» What this task involves: Copy out each line from the start of the material below until the line with "cytoplasmic/membranous expression is", that line included.

» Data extract:
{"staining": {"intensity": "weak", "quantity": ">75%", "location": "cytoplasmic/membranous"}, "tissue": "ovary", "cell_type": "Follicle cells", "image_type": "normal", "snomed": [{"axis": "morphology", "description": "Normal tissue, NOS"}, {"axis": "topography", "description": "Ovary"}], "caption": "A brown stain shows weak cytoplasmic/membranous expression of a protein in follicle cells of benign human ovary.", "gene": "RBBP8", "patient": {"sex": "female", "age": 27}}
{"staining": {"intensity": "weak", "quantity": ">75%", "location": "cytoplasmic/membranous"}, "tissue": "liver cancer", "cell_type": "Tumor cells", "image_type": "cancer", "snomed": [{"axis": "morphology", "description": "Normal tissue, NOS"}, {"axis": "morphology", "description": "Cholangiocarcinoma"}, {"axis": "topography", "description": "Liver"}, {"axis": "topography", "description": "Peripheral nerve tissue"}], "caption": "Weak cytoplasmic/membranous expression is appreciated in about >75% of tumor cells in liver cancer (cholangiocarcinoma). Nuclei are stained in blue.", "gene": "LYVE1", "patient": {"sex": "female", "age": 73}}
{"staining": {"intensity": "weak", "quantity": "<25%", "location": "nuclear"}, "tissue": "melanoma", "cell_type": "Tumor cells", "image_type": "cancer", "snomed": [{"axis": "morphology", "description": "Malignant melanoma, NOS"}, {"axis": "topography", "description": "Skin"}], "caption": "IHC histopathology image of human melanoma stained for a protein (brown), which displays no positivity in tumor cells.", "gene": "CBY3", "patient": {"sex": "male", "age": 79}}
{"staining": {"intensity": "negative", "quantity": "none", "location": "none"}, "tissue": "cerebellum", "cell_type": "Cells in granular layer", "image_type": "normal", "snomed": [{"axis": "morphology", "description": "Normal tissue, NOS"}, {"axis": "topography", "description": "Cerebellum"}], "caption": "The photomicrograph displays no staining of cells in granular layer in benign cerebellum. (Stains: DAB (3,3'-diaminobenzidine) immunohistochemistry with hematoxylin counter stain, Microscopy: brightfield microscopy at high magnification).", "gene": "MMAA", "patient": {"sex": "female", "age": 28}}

» Output of the exercise:
{"staining": {"intensity": "weak", "quantity": ">75%", "location": "cytoplasmic/membranous"}, "tissue": "ovary", "cell_type": "Follicle cells", "image_type": "normal", "snomed": [{"axis": "morphology", "description": "Normal tissue, NOS"}, {"axis": "topography", "description": "Ovary"}], "caption": "A brown stain shows weak cytoplasmic/membranous expression of a protein in follicle cells of benign human ovary.", "gene": "RBBP8", "patient": {"sex": "female", "age": 27}}
{"staining": {"intensity": "weak", "quantity": ">75%", "location": "cytoplasmic/membranous"}, "tissue": "liver cancer", "cell_type": "Tumor cells", "image_type": "cancer", "snomed": [{"axis": "morphology", "description": "Normal tissue, NOS"}, {"axis": "morphology", "description": "Cholangiocarcinoma"}, {"axis": "topography", "description": "Liver"}, {"axis": "topography", "description": "Peripheral nerve tissue"}], "caption": "Weak cytoplasmic/membranous expression is appreciated in about >75% of tumor cells in liver cancer (cholangiocarcinoma). Nuclei are stained in blue.", "gene": "LYVE1", "patient": {"sex": "female", "age": 73}}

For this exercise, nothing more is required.